(Collected data)
■ ■ ■ ■ ■ ■ ■

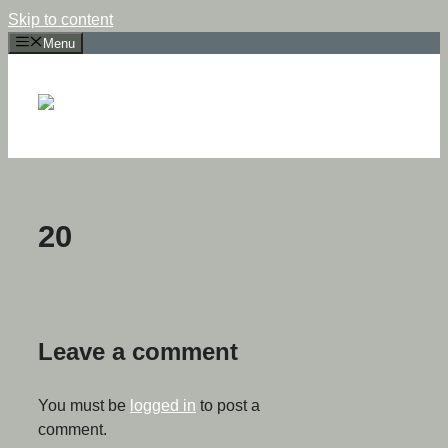
Skip to content
Menu
20
Leave a comment
You must be
logged in
to post a
comment.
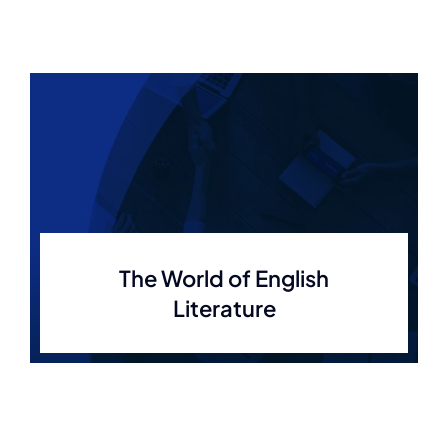
The World of English
Literature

■ ■ ■ ■ ■ ■ ■

Update the text of the records by replacing "comment" with "reply" wherever it occurs, changing nothing else. Leave the pictures out of your answer.

ANSWER TO THIS EXERCISE →
Skip to content
Menu
20
Leave a reply
You must be
logged in
to post a
reply.
The World of English
Literature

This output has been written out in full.